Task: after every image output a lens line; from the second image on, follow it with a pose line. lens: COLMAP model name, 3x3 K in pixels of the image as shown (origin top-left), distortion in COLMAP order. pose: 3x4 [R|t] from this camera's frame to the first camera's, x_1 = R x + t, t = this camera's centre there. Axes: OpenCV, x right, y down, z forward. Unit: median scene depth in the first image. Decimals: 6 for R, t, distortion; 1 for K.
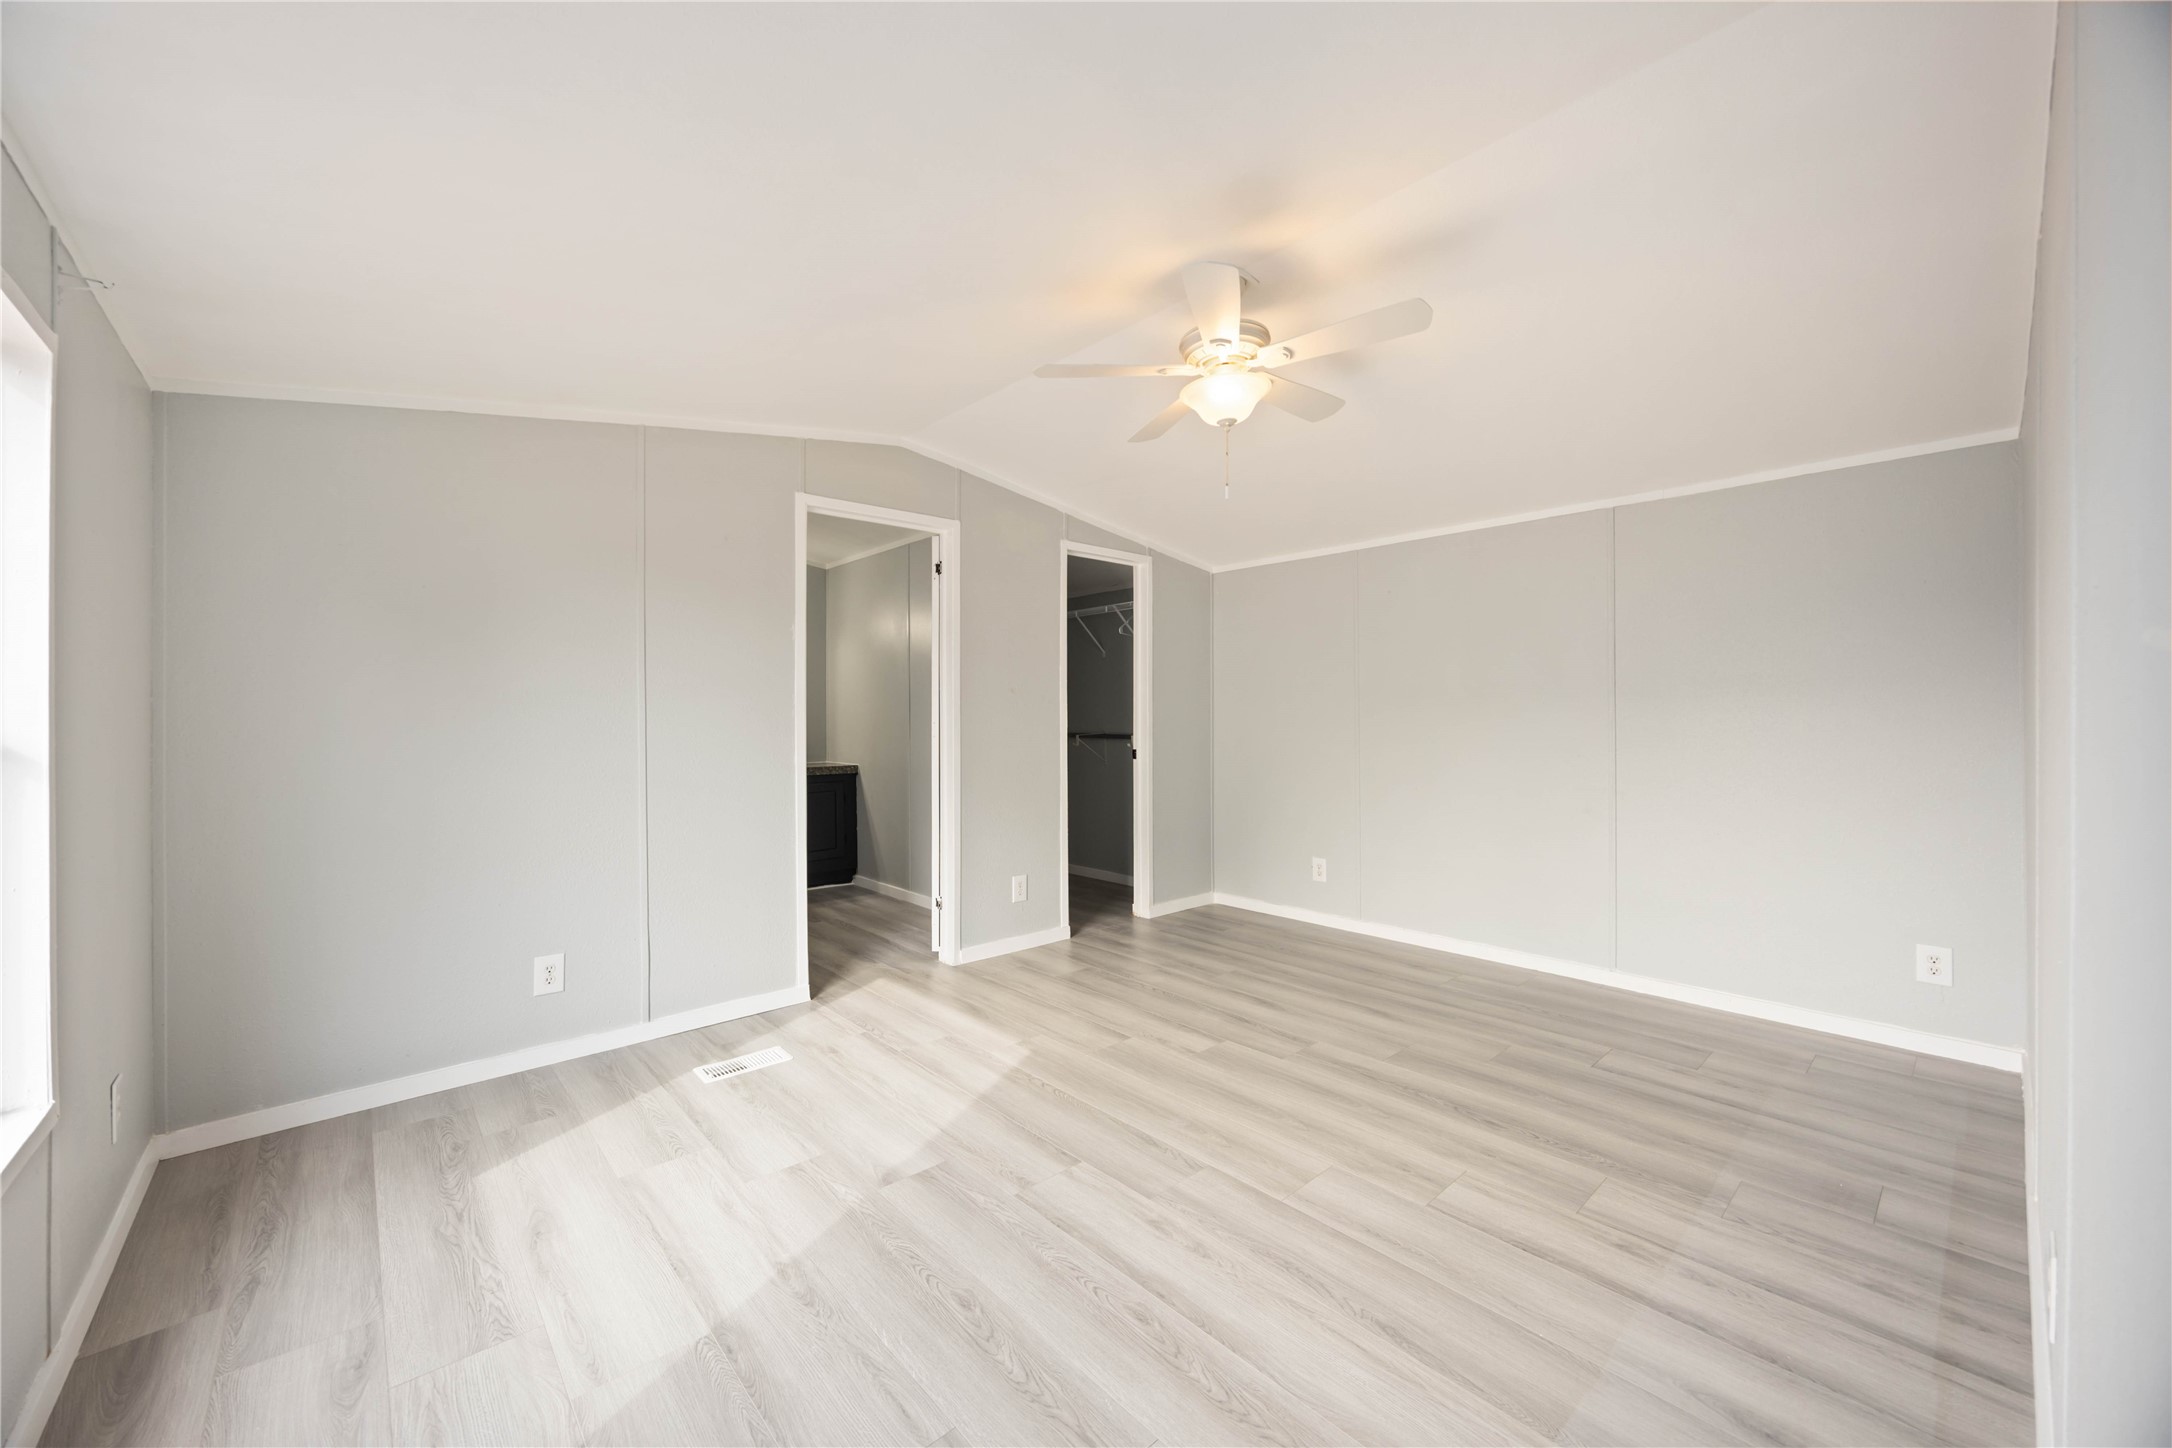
lens RADIAL K [[834.0, 0, 1087.3], [0, 834.0, 720.8], [0, 0, 1]] dist [0.000365, -0.000149]
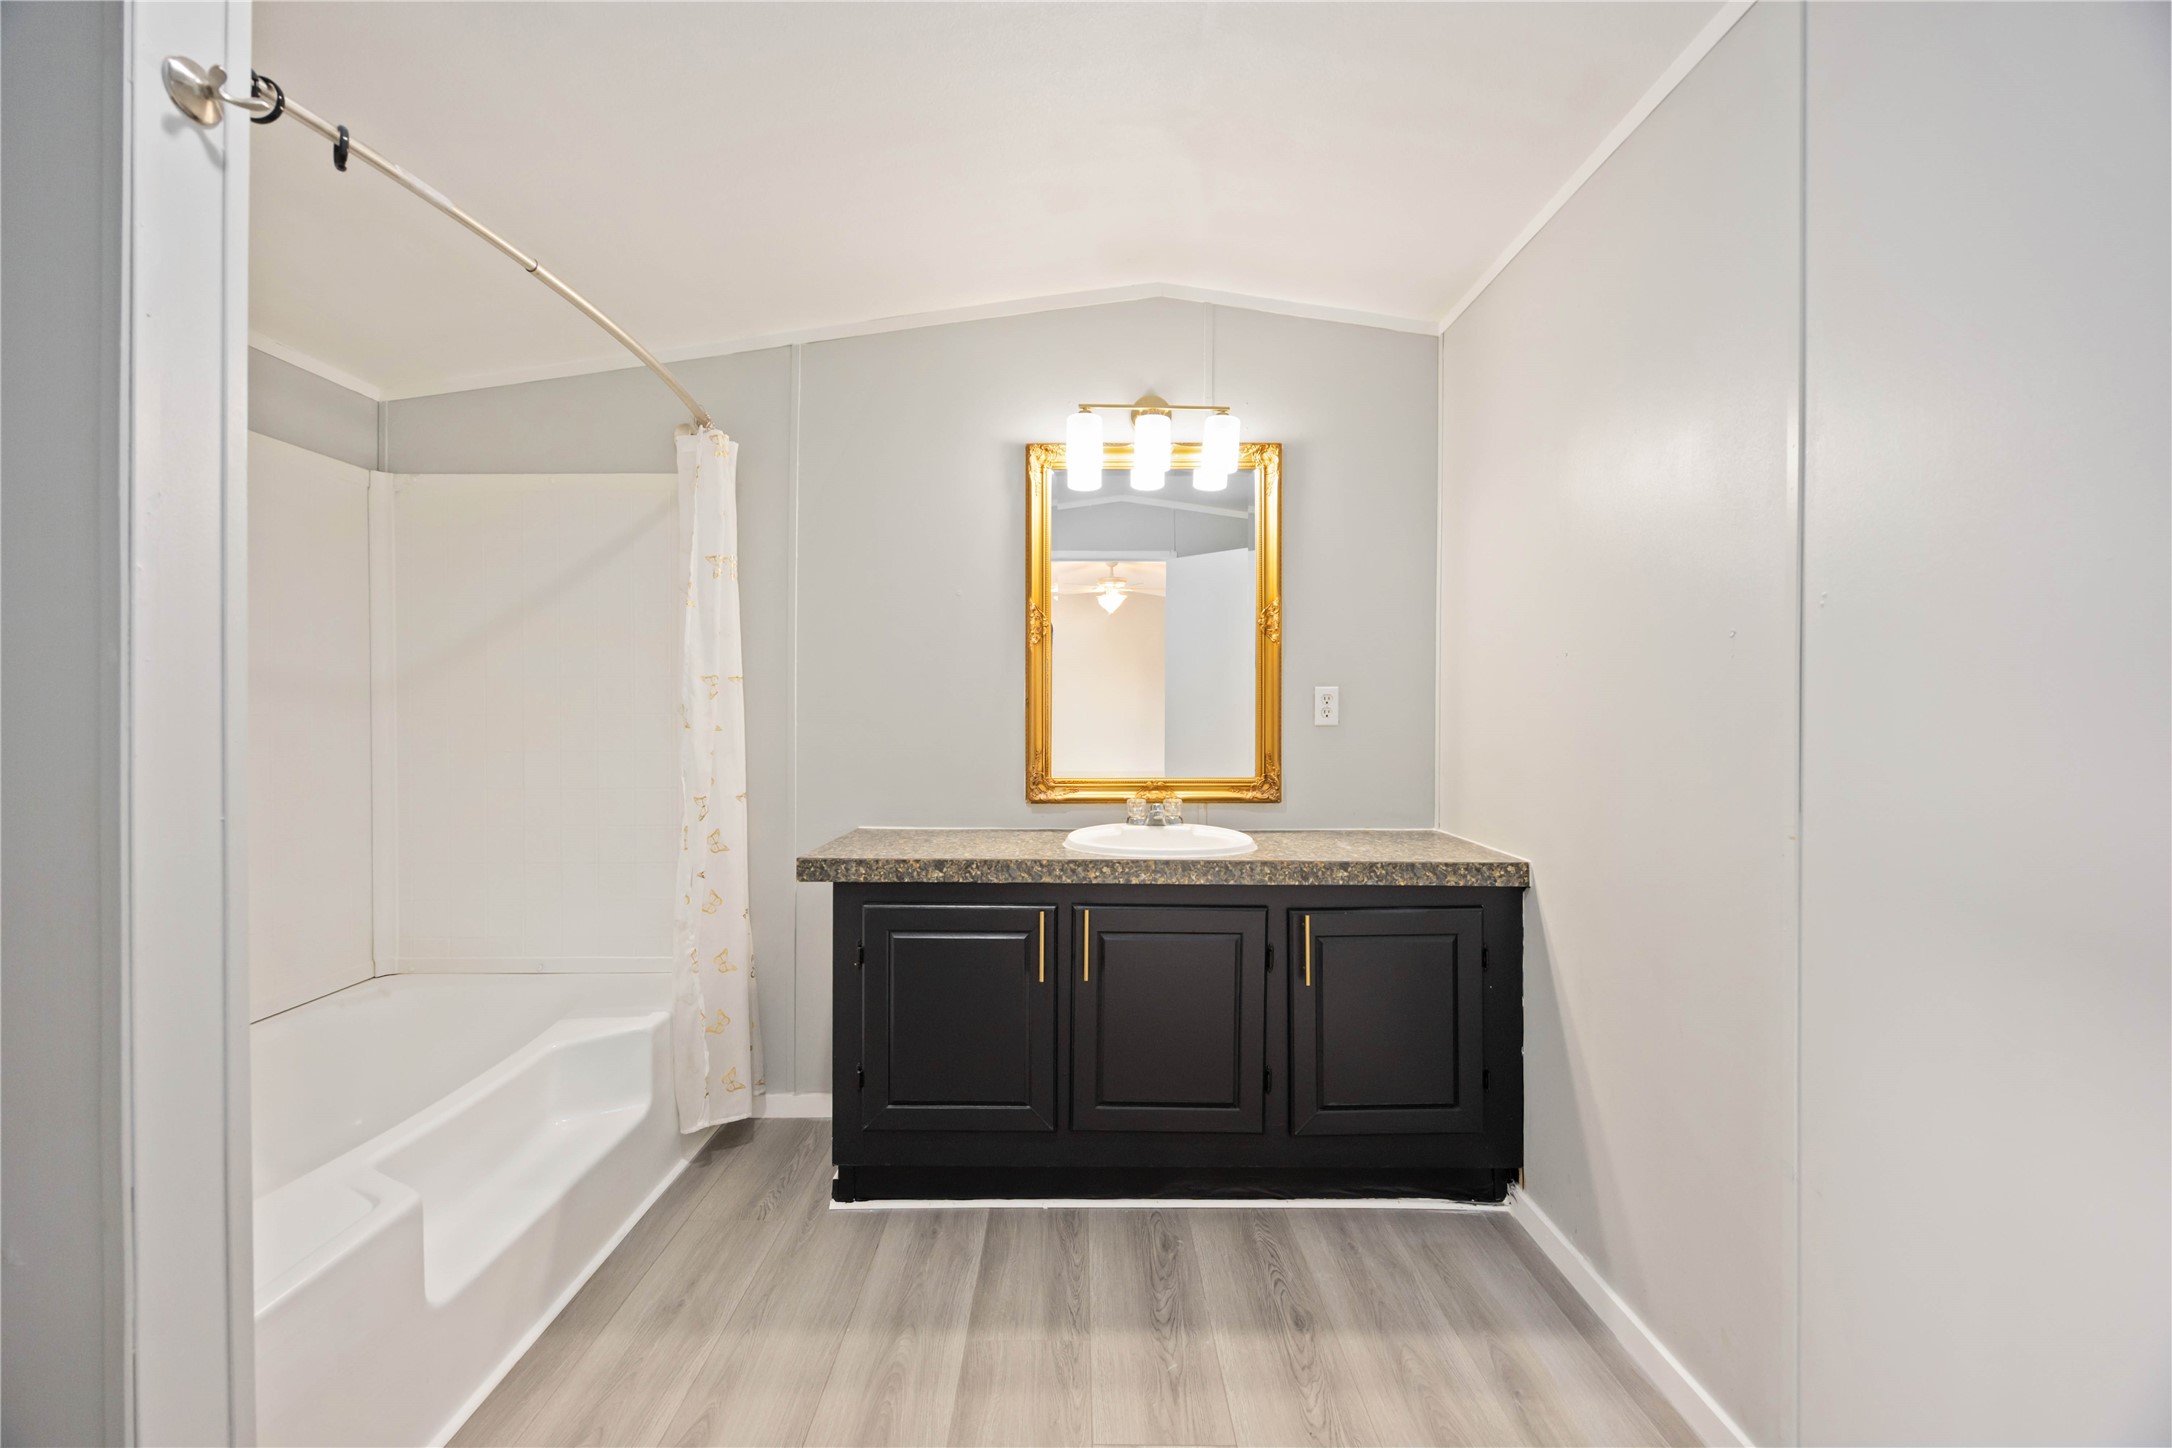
lens RADIAL K [[834.0, 0, 1084.7], [0, 834.0, 720.6], [0, 0, 1]] dist [0.000365, -0.000149]
pose [[0.745726, 0.006730, -0.666219, -0.185206], [-0.005552, 0.999977, 0.003886, -0.001866], [0.666230, 0.000801, 0.745746, 0.636732]]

▶ [Exercise prompt]: The reply should consist of the listing restated word for word, with its pictures removed.

▶ [Result of this exercise]:
Task: after every image output a lens line; from the second image on, follow it with a pose line. lens: COLMAP model name, 3x3 K in pixels of the image as shown (origin top-left), distortion in COLMAP order. pose: 3x4 [R|t] from this camera's frame to the first camera's, x_1 = R x + t, t = this camera's centre there. Axes: OpenCV, x right, y down, z forward. Unit: median scene depth in the first image. Decimals: 6 for R, t, distortion; 1 for K.
lens RADIAL K [[834.0, 0, 1087.3], [0, 834.0, 720.8], [0, 0, 1]] dist [0.000365, -0.000149]
lens RADIAL K [[834.0, 0, 1084.7], [0, 834.0, 720.6], [0, 0, 1]] dist [0.000365, -0.000149]
pose [[0.745726, 0.006730, -0.666219, -0.185206], [-0.005552, 0.999977, 0.003886, -0.001866], [0.666230, 0.000801, 0.745746, 0.636732]]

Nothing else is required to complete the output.